For autopolyploid species, a polyploid BSA-seq method was developed and tested using data from tetraploid potato and hexaploid sweetpotato. The minimum sequencing depth for identifying parent-specific simplex SNP calling was determined to be 40 × and 75 × for potato and sweetpotato, respectively (Yamakawa et al. 2021). Sequences from one parent are aligned to the species public genome to identify a reference SNP allele. Reads from the bulks and the second parent are reported in relation to reference alleles and SNP indices are calculated. SNP loci were evaluated for both parents considering sites where SNP-indexes were equal to 0 in one of the parents, i.e., in nulliplex cases. The potato’s H1 resistance locus was identified on chromosome 5, and sweetpotato’s anthocyanin QTL was detected on chromosome 12 (Yamakawa et al. 2021).
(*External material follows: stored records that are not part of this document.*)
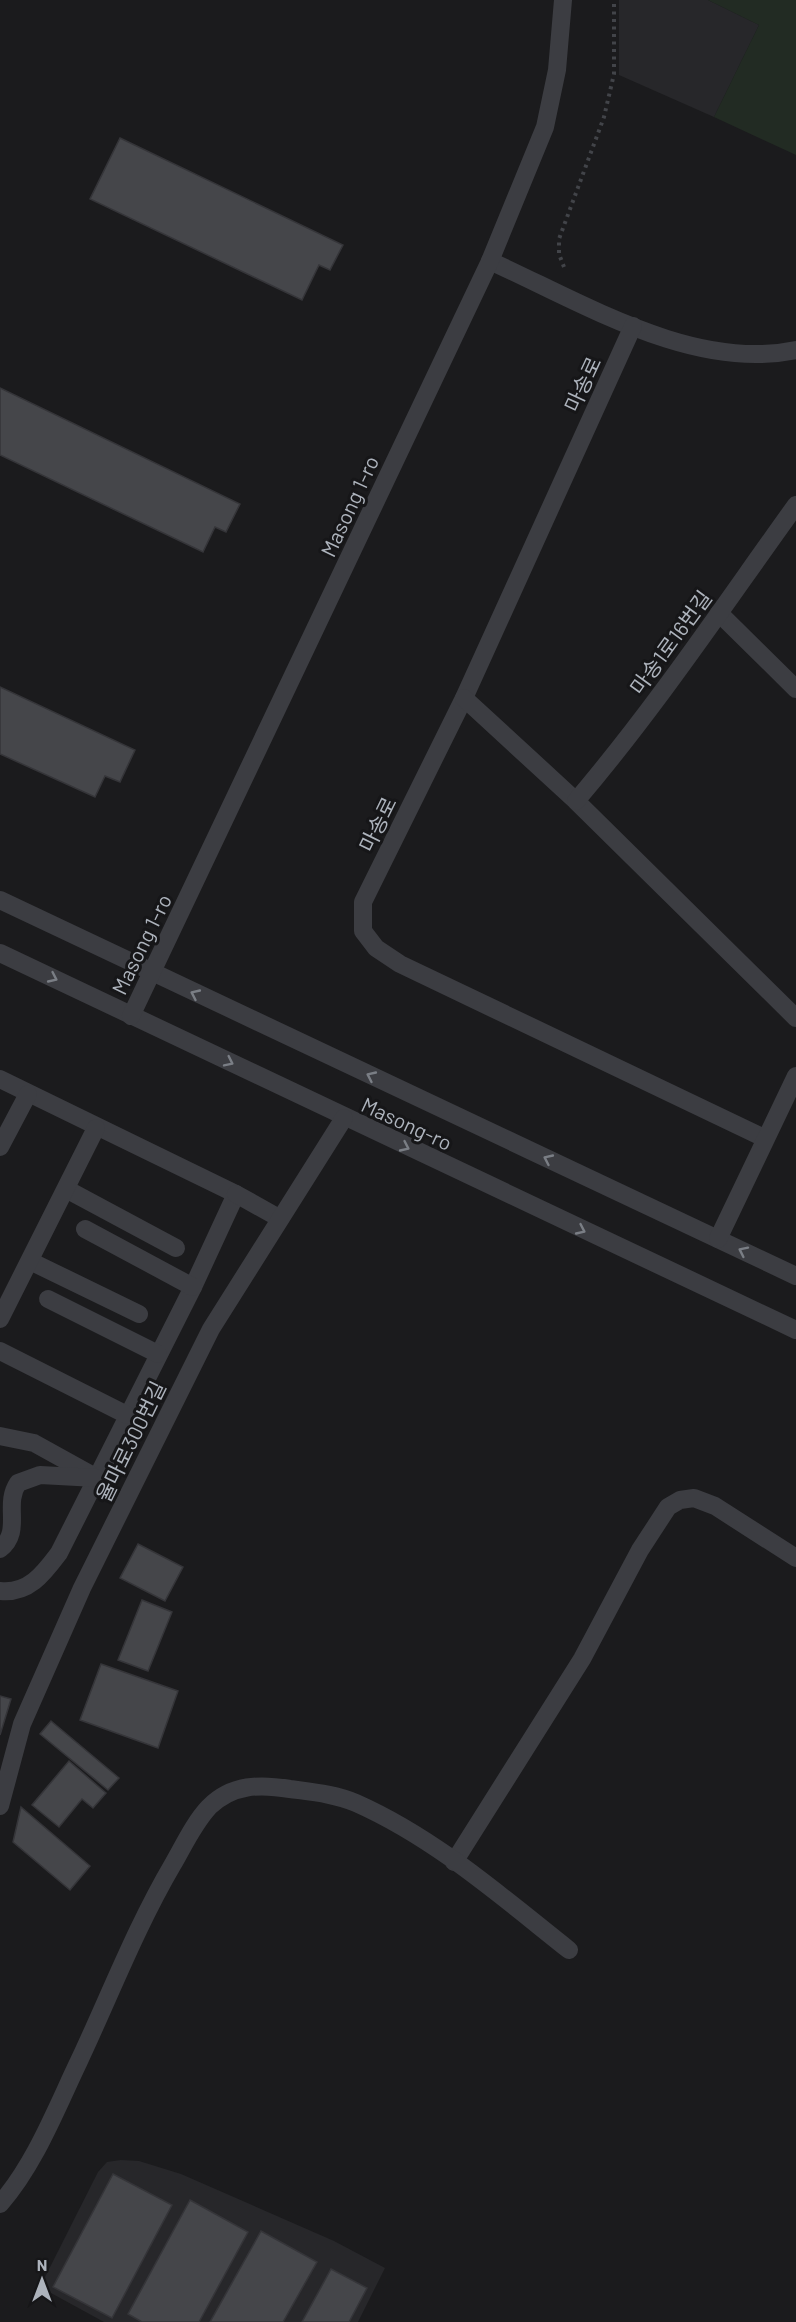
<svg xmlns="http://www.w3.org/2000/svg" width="796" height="2322" font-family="Barlow,'Noto Sans KR',sans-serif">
<rect width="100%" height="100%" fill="#1b1b1d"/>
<!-- built -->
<g fill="#27272a">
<polygon points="619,0 708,0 759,25 714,117 619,75"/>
<polygon points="121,2160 139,2161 181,2174 334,2241 385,2268 358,2322 104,2322 40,2287 98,2172 107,2162"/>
</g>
<!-- green -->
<polygon fill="#222b23" points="708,0 796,0 796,155 714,117 759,25"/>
<!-- building -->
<g fill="#45464a" stroke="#353539" stroke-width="1.5">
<polygon points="120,138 343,245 330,270 319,265 302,300 90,199"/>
<polygon points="0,388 240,504 226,532 215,527 203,552 0,455"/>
<polygon points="0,687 135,750 120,782 105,776 95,797 0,754"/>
<polygon points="138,1544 183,1567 165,1601 120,1578"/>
<polygon points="142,1600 172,1612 148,1671 118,1660"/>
<polygon points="101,1664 178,1691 158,1748 80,1720"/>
<polygon points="0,1696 11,1699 0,1735"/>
<polygon points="51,1721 119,1778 108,1790 40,1734"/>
<polygon points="69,1761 106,1793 93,1808 82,1799 59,1827 32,1805"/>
<polygon points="21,1807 90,1866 70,1890 13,1842"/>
<polygon points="113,2174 172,2205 112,2318 53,2287"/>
<polygon points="190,2200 248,2232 199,2322 142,2322 128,2314"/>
<polygon points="261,2231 317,2262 283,2322 210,2322"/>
<polygon points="331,2269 367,2288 349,2322 302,2322"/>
</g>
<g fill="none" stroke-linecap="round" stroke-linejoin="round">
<!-- path -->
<polyline stroke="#424449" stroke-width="4" stroke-dasharray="3 4.5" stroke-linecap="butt" points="564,267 559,254 559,239 604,117 614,74 614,0"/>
<!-- minor -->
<g stroke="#3c3d42" stroke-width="18">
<path d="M 490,261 C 581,302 694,372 796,350"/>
<polyline points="633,326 464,698 363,902 363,931 376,948 400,964 764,1138"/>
<polyline points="719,613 796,689"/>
<polyline points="464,698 576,801 796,1018"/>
<path d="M 576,801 C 656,707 724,605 796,505"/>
<polyline points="0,900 796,1276"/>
<polyline points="0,953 796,1330"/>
<polyline points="131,1016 490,261 545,127 557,70 563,0"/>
<path d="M 0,1079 L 236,1194 L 193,1287 L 59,1553 C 44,1573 29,1594 0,1591"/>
<polyline points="0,1147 28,1094"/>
<polyline points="66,1189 176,1248"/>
<polyline points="236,1194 279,1218"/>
<polyline points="85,1229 193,1287"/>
<polyline points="718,1239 796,1076"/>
<polyline points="30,1261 139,1314"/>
<polyline points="48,1299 158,1354"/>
<polyline points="0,1319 96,1128"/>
<polyline points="0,1351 127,1415"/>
<polyline points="0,1436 34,1443 90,1474"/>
<path d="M 0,1549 C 23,1531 3,1505 18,1483 L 40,1475 L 96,1478"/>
<polyline points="0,1806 22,1724 82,1588 211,1329 344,1118"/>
<polyline points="454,1862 582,1659 640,1550 668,1507 680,1500 694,1498 715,1506 796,1558"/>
<path d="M 0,2204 C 35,2164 56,2109 79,2061 C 110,1995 136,1927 173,1864 C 184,1845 194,1823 209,1807 C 232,1784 260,1784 290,1789 C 312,1792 335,1794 356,1803 C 435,1838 502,1897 569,1950"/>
</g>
</g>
<!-- one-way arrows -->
<defs><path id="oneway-chevron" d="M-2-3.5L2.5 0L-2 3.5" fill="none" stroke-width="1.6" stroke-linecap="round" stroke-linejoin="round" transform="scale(1.5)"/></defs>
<g stroke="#7a7e85">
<use href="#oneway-chevron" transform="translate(53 978) rotate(25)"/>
<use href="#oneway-chevron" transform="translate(195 994) rotate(-155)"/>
<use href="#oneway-chevron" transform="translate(229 1062) rotate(26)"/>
<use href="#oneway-chevron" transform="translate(371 1076) rotate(-155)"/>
<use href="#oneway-chevron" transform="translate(405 1147) rotate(25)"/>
<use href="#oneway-chevron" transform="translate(548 1159) rotate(-155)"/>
<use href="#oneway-chevron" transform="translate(581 1230) rotate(25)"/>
<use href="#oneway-chevron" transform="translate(743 1251) rotate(-154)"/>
</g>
<g text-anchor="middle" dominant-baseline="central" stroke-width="6" stroke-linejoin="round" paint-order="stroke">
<!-- street labels -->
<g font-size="21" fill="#adb3bc" stroke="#161618">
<text transform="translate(582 384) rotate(-65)">마송로</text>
<text transform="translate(349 506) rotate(-65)">Masong 1-ro</text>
<text transform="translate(670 642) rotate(-54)">마송1로16번길</text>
<text transform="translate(377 824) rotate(-64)">마송로</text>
<text transform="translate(141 944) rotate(-64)">Masong 1-ro</text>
<text transform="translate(407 1123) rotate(25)">Masong-ro</text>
<text transform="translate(130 1441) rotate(-64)">율마로300번길</text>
</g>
</g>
<!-- north arrow -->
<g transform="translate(42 2280)" stroke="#161618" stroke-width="4.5" paint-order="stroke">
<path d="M0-4.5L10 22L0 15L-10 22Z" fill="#adb3bc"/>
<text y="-9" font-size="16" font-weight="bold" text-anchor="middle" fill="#adb3bc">N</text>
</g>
</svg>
In our illustration, we have simply combined the read counts of BT progenies whose flesh color scores were lower than 4.30 (24 individuals within ‘low’ bulk) or greater than 7.21 (23 individuals within ‘high’ bulk) as if they were sequenced in their respective bulks out of the raw variant call format (VCF) files. From a total of 87,134 variants derived from I. trifida genome alignment, there were 8,567 and 18,226 SNPs in simplex (Aaaaaa) states for either ‘Beauregard’ or ‘Tanzania’, respectively, to contrast with the nulliplex (aaaaaa) states of the other parent. Differences between SNP-index from the low and high value bulks, ΔSNP-index, allowed us to detect the same regions on chromosome 3 and 12 to be associated with flesh color (Fig. 6.6).

Fig. 6.6
figure 6

BSA-seq for flesh color in sweetpotato ‘Beauregard’ × ‘Tanzania’ full-sib population (\(N = 298\)) evaluated in Peru. The evaluation of 26,793 simplex SNPs (8567 for ‘Beauregard’ and 18,226 for ‘Tanzania’) has shown highest absolute values of ΔSNP-index between ‘low’ and ‘high’ bulks on chromosome 3 (3,120,245 bp) and 12 (21,812,147 bp for ‘Beauregard’, and 21,271,480 bp for ‘Tanzania’) close to previously identified QTL regions

6.4 Future Prospects

The main goal of QTL mapping is to investigate the genetic architecture of quantitative traits of interest. Single- and multiple-QTL models have been available for inbred, diploid mapping populations for quite some time now (see Da Costa and Zeng (2010) for a comprehensive review). However, only recently these methods became available for outbred, polyploid mapping populations. For sweetpotato, QTL mapping has been used in different populations (backgrounds) and for a set of traits to date. Great progress has been achieved, particularly with the recent studies which used molecular markers and statistical methods specifically developed for complex autopolyploid species. Next steps in QTL mapping should remain in the extension of the methods to account for multiple traits or environments simultaneously, enabling the investigation of pleiotropic effects and linkage as well as the interaction between QTL and environments. Certainly, the future results of these approaches will be helpful to improve our understanding regarding genetic architecture of the traits. Major effects QTL, detected with stability in multiple environments and for several traits, could be incorporated as a fixed term into prediction statistical models, in the context of genomic selection. The development of these models is currently in progress for sweetpotato populations, in its first version, and the use of novel QTL could be helpful. Overall, we believe these approaches will provide valuable information for MAS into sweetpotato breeding.